# Dat zou ik niet doen/doen niet.



## Tazzler

Hi,

What would be the difference between the following sentences?

_Dat zou ik niet doen._
_Dat zou ik doen niet._

I would have used the first one, but I saw the second one and I'm wondering why _niet_ is placed there. 

Thank you.


----------



## HKK

The second one is ungrammatical. Could you quote some context?


----------



## Tazzler

Actually, I mixed myself I up. I saw the first one and I'm wondering why _niet_ is placed there. Unfortunately, there is no context.

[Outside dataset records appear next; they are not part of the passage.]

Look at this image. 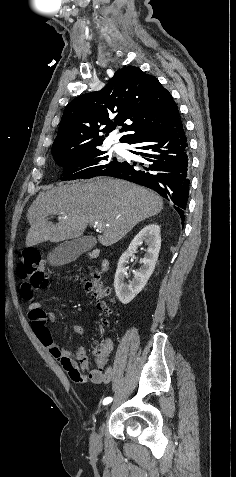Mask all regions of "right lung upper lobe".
I'll return each mask as SVG.
<instances>
[{"mask_svg":"<svg viewBox=\"0 0 236 477\" xmlns=\"http://www.w3.org/2000/svg\"><path fill=\"white\" fill-rule=\"evenodd\" d=\"M177 113L172 96L154 76L124 67L101 91L80 95L66 106L52 154L99 147L117 125L126 132L120 141L129 143L165 127Z\"/></svg>","mask_w":236,"mask_h":477,"instance_id":"right-lung-upper-lobe-1","label":"right lung upper lobe"}]
</instances>
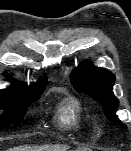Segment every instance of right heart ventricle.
Wrapping results in <instances>:
<instances>
[{"instance_id":"e07e8e85","label":"right heart ventricle","mask_w":131,"mask_h":151,"mask_svg":"<svg viewBox=\"0 0 131 151\" xmlns=\"http://www.w3.org/2000/svg\"><path fill=\"white\" fill-rule=\"evenodd\" d=\"M81 118V108L75 100L66 102L59 115L60 123L66 127H77L81 122Z\"/></svg>"}]
</instances>
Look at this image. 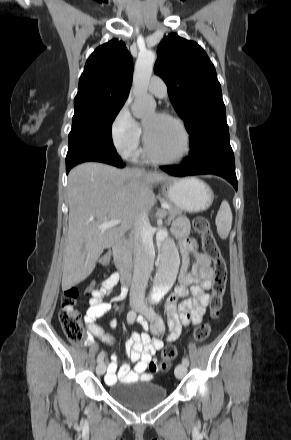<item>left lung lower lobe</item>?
<instances>
[{"label": "left lung lower lobe", "instance_id": "left-lung-lower-lobe-1", "mask_svg": "<svg viewBox=\"0 0 291 440\" xmlns=\"http://www.w3.org/2000/svg\"><path fill=\"white\" fill-rule=\"evenodd\" d=\"M172 176L214 174L225 178L237 190L235 160L230 146L229 132L218 134L195 151L181 165L161 166Z\"/></svg>", "mask_w": 291, "mask_h": 440}]
</instances>
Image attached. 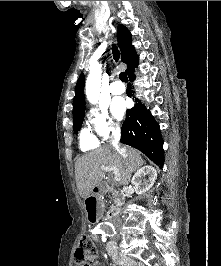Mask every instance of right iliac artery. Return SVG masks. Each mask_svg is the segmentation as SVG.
Returning <instances> with one entry per match:
<instances>
[{"label":"right iliac artery","instance_id":"right-iliac-artery-1","mask_svg":"<svg viewBox=\"0 0 221 266\" xmlns=\"http://www.w3.org/2000/svg\"><path fill=\"white\" fill-rule=\"evenodd\" d=\"M93 233L94 234H103V233H101V230H95V231H93Z\"/></svg>","mask_w":221,"mask_h":266}]
</instances>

It was just a bare sentence taken from a dictionary.


----------



## Lemminkäinen

Hi,

I only have a fairly basic grasp of the Dutch grammar so far, so perhaps others can explain this better than me, but a basic rule is that infinite verbals are placed at the end of a sentence. "Doen" is infinitive (and thus infinite) and is therefore placed at the end (after "niet").


----------



## Fingolfin

Lemminkäinen said:


> Hi,
> 
> A basic rule is that infinite verbals are placed at the end of a sentence. "Doen" is infinitive (and thus infinite) and is therefore placed at the end (after "niet").



Yes that's true, but I'd say that the adverbial 'niet' is mostly found between the two (or more) parts of the verbal group.

e.g. 

"Ik mag dat *niet *doen."
"Ik kan *niet *komen."
"Ik zal *niet *kunnen komen."

So it kind of depends on where you have to put the adverbial, and that's something you just have to know (or feel).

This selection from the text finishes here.